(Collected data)
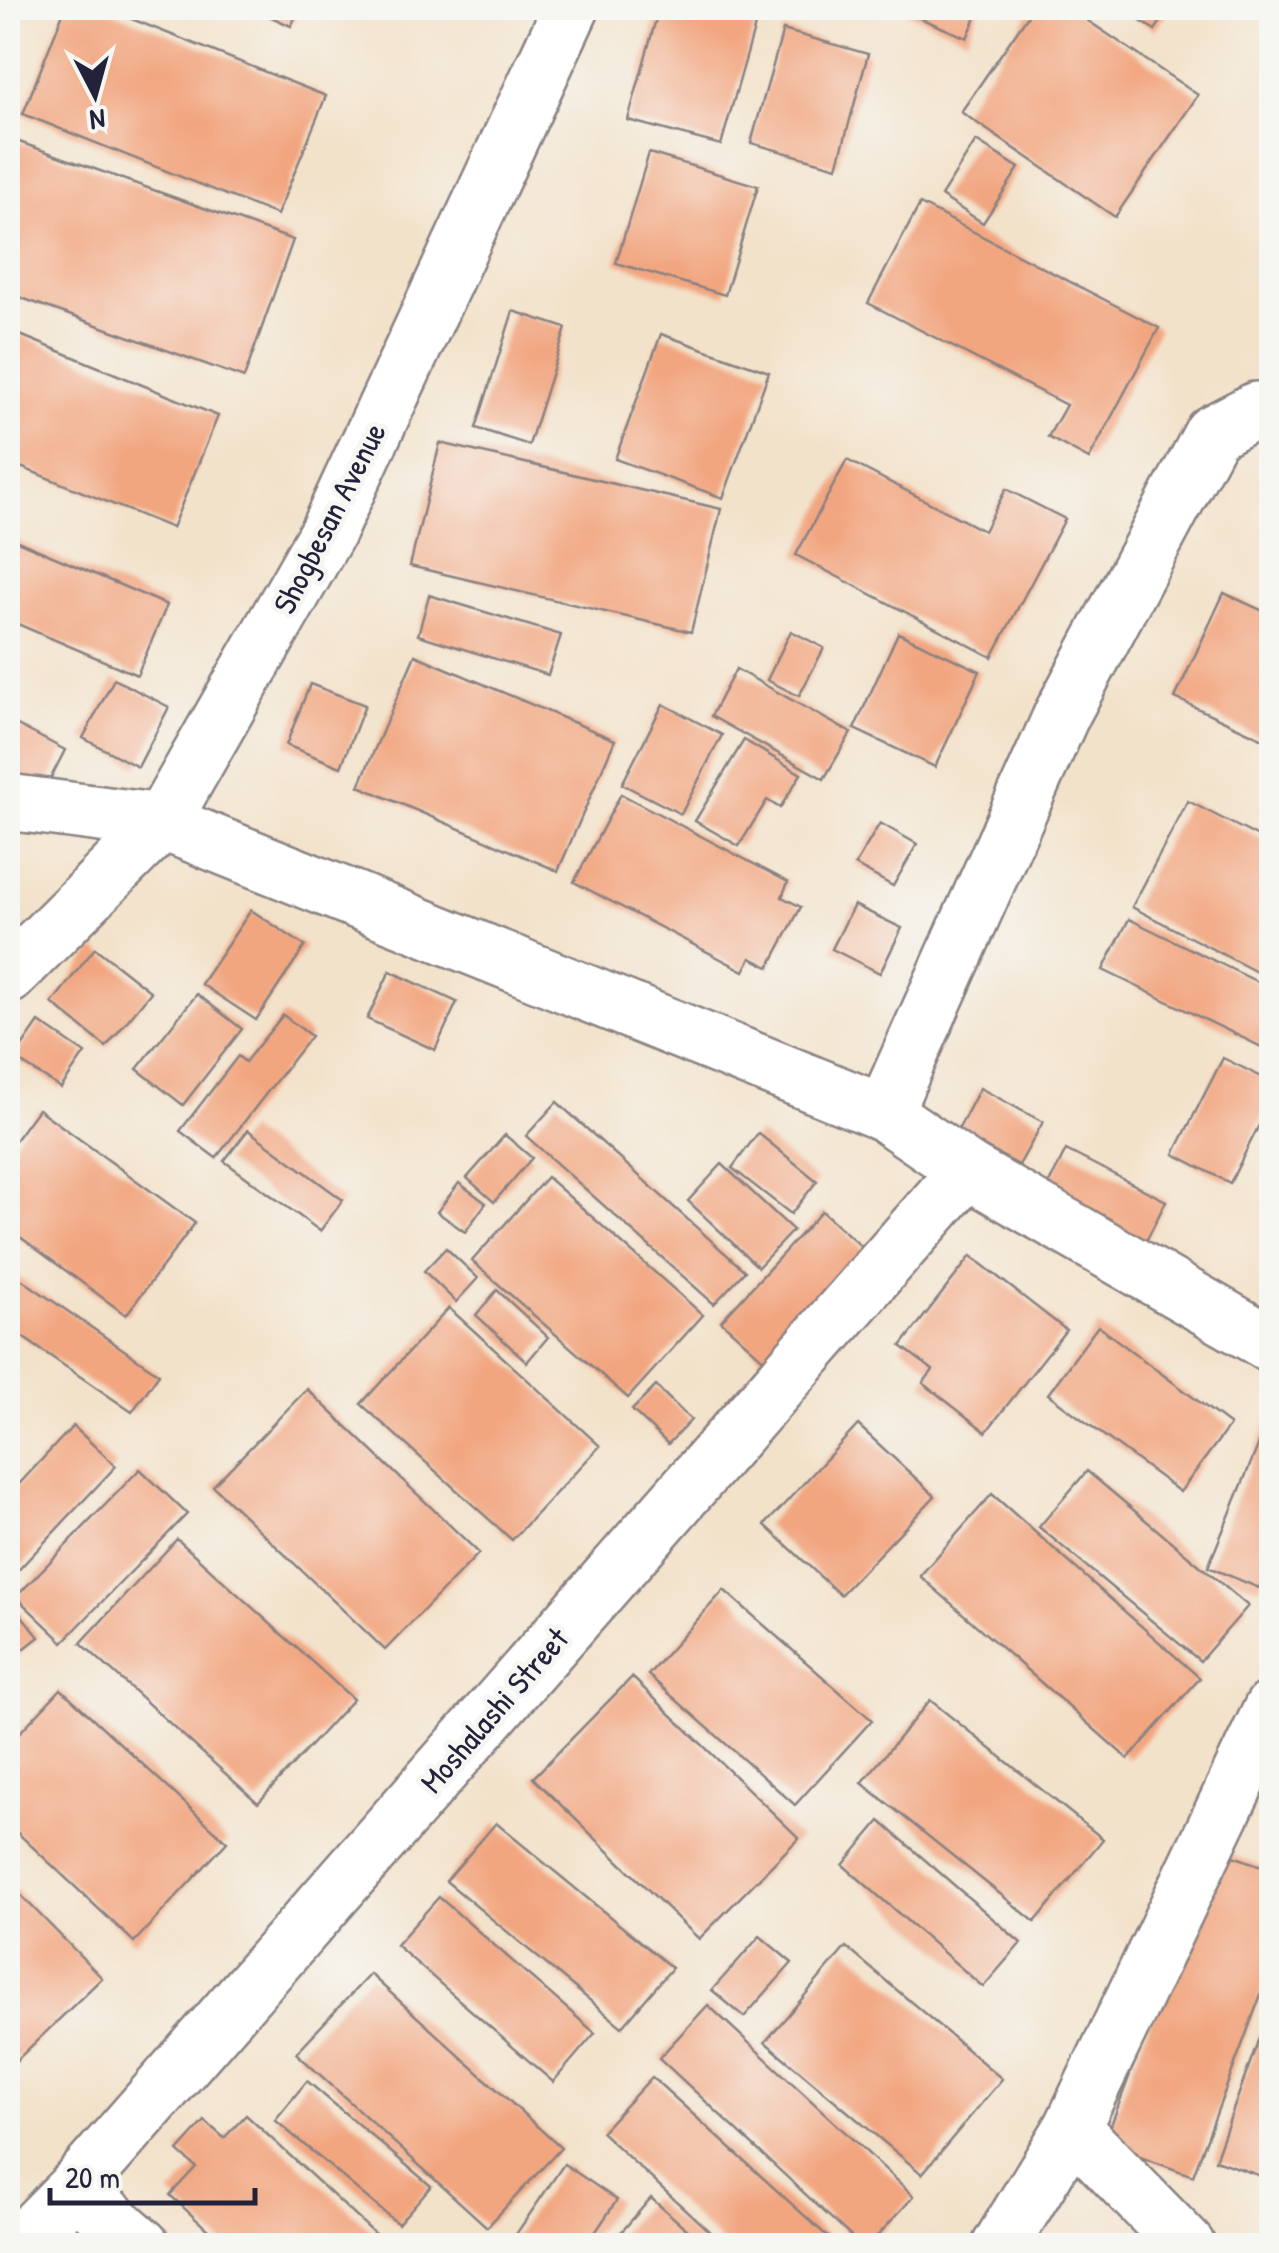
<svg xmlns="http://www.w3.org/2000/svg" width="1279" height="2253" font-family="'Patrick Hand',sans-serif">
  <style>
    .building { fill: #f2a680 }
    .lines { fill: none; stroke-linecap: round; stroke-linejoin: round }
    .minor-casing { stroke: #8a8282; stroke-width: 60 }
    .minor { stroke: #fff; stroke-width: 55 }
    .labels { text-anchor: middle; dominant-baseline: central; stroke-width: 10; stroke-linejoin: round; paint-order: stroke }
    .street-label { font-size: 32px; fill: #22223b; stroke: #f6f6f2 }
  </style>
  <rect width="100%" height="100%" fill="#f6f6f2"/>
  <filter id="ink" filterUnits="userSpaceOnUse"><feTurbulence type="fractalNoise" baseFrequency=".01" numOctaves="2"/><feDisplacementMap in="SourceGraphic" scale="20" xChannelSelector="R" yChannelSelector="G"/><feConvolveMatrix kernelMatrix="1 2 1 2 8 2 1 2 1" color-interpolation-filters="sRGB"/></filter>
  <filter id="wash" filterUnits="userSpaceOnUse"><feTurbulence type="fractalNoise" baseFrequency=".0048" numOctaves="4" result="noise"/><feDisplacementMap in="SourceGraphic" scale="40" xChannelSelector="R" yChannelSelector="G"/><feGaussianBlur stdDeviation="2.25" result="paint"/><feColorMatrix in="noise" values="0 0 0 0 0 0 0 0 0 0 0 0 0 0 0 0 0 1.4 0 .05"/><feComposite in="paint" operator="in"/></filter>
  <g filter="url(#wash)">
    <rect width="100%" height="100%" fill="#f3e2ca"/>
    <g id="blocks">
      <g class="building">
        <path d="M65,8H104L326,96L277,215L23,114Z"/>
        <path d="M252,8H300L291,26Z"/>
        <path d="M659,8H687L755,26L721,145L628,120Z"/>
        <path d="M896,8H980L967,38Z"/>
        <path d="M1033,8H1069L1198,95L1115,217L961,112Z"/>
        <path d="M1120,8H1170L1155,30Z"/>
        <path d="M783,30L868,54L837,167L751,143Z"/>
        <path d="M8,138L293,240L244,378L8,293Z"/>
        <path d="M976,141L1019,168L983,223L941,196Z"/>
        <path d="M649,153L758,186L725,295L616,263Z"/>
        <path d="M920,204L1159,328L1089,459L1048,437L1066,405L868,303Z"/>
        <path d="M513,311L566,328L529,445L476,428Z"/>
        <path d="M8,330L218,416L172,528L8,462Z"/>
        <path d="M661,334L769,372L723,498L615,459Z"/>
        <path d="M440,443L721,509L691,632L410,566Z"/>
        <path d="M847,460L984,531L1006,489L1065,519L992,657L796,555Z"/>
        <path d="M8,537L167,605L137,675L8,620Z"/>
        <path d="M1224,593L1272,615V743L1175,698Z"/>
        <path d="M429,595L561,635L548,675L418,635Z"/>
        <path d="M791,631L824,648L799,696L767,680Z"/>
        <path d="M898,633L980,671L935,767L854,729Z"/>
        <path d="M415,655L615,740L558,871L359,786Z"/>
        <path d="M736,669L851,733L824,779L711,716Z"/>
        <path d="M114,679L169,707L138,767L83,738Z"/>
        <path d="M310,684L365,705L341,767L286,745Z"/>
        <path d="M663,704L722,735L681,814L622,784Z"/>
        <path d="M8,720L65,750L42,795L8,776Z"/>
        <path d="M744,740L801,774L780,808L767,800L739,846L695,821Z"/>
        <path d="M621,794L788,882L782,897L801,907L769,967L751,958L744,971L574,882Z"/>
        <path d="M1188,801L1272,844V980L1132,907Z"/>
        <path d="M880,823L917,844L893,886L855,865Z"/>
        <path d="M854,905L902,928L880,973L832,949Z"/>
        <path d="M251,910L305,946L256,1020L201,984Z"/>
        <path d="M1129,919L1272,989V1052L1103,970Z"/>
        <path d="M95,948L151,992L106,1047L52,1003Z"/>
        <path d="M390,971L457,1002L435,1050L367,1019Z"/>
        <path d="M197,994L242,1029L183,1105L137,1069Z"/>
        <path d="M283,1015L311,1036L216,1158L180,1131L238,1056L245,1062Z"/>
        <path d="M39,1022L85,1053L61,1088L14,1058Z"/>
        <path d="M1223,1058L1272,1082V1099L1230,1183L1174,1154Z"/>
        <path d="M980,1088L1043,1122L1019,1165L957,1132Z"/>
        <path d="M557,1102L745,1271L714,1304L526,1136Z"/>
        <path d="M38,1109L195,1223L126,1315L8,1228V1150Z"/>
        <path d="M248,1130L343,1200L320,1231L224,1161Z"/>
        <path d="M758,1133L817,1181L791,1214L732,1168Z"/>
        <path d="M505,1135L532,1158L494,1202L467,1178Z"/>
        <path d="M1066,1150L1166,1201L1145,1243L1045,1192Z"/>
        <path d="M722,1164L793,1230L758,1267L688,1201Z"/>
        <path d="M547,1177L703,1315L628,1398L472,1261Z"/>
        <path d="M459,1183L486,1203L465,1232L437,1212Z"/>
        <path d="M822,1211L872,1256L771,1366L721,1321Z"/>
        <path d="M446,1248L478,1278L456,1302L424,1271Z"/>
        <path d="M971,1256L1066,1330L986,1432L923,1383L933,1370L901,1346Z"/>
        <path d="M18,1277L159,1374L132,1412L8,1327V1292Z"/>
        <path d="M497,1290L548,1337L527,1362L476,1315Z"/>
        <path d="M449,1308L600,1446L512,1540L361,1404Z"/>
        <path d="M1098,1326L1230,1425L1180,1492L1048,1394Z"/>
        <path d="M656,1386L691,1420L668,1444L632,1410Z"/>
        <path d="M307,1389L479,1553L385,1650L213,1486Z"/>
        <path d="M1271,1414L1272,1558L1259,1588L1208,1567Z"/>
        <path d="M858,1425L935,1496L840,1595L765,1525Z"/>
        <path d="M73,1426L116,1466L8,1581V1496Z"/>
        <path d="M140,1469L187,1514L63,1642L16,1597Z"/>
        <path d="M1087,1471L1248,1606L1200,1661L1039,1527Z"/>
        <path d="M992,1494L1200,1678L1128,1759L920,1576Z"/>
        <path d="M177,1539L353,1699L258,1803L81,1643Z"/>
        <path d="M724,1590L872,1720L795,1805L648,1675Z"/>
        <path d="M18,1611L39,1637L10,1660L8,1620Z"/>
        <path d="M632,1677L799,1838L699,1939L533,1778Z"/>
        <path d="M61,1689L227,1842L134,1942L8,1824V1745Z"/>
        <path d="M930,1700L1103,1839L1035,1922L862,1783Z"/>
        <path d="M880,1821L1021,1943L983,1987L843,1865Z"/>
        <path d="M496,1823L672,1968L622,2027L446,1881Z"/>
        <path d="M1214,1849L1272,1870V1965L1193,2176L1104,2144Z"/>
        <path d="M8,1882L102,1978L17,2060L8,2050Z"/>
        <path d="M439,1897L595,2033L553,2082L396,1945Z"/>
        <path d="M760,1936L792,1963L744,2017L712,1990Z"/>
        <path d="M846,1947L1002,2079L922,2174L765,2042Z"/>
        <path d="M370,1974L561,2148L487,2227L296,2053Z"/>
        <path d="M1272,2002V2180L1215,2160Z"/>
        <path d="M708,2005L914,2196L868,2246H861L659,2058Z"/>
        <path d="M652,2077L838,2246H725L601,2132Z"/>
        <path d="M307,2081L431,2186L398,2224L275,2120Z"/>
        <path d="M246,2115L388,2246H225L170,2195L196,2167L178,2151L205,2121L224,2138Z"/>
        <path d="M564,2164L617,2200L586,2246H508Z"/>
        <path d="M651,2198L706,2246H627L617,2237Z"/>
      </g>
    </g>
  </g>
  <g filter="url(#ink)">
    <use href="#blocks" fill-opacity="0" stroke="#8a8282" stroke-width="2.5"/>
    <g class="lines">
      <defs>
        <g id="minor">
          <path d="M8,802L162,822L884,1113L967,1170L1272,1345"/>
          <path d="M8,976L162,822L328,531L571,8"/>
          <path d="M884,1113L1062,714L1212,433L1256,410L1272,412"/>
          <path d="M1072,2128L1187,2246"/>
          <path d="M75,2188L142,2246"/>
          <path d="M18,2246L75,2188L967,1170"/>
          <path d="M1000,2246L1072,2128L1272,1708"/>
        </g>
      </defs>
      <use href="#minor" class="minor-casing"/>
      <use href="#minor" class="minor"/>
    </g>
  </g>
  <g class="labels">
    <g class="street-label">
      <text transform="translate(329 518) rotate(-63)">Shogbesan Avenue</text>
      <text transform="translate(494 1710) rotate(-49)">Moshalashi Street</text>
    </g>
  </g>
  <rect width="1279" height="2253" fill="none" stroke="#f6f6f2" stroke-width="40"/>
  <g transform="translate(95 95) rotate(174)" stroke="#f6f6f2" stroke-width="8" paint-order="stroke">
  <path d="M0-8L18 38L0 25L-18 38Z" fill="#22223b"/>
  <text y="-15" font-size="28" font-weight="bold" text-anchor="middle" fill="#22223b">N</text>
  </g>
  <path d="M50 2188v15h205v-15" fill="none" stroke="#22223b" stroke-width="5"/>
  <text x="65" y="2188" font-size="30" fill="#22223b" stroke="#f6f6f2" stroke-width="8" paint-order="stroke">20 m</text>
</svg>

**PROMPT:** Return a copy of each line in the entries that contains "lines".

**FINISHED EXERCISE:**
    .lines { fill: none; stroke-linecap: round; stroke-linejoin: round }
    <g class="lines">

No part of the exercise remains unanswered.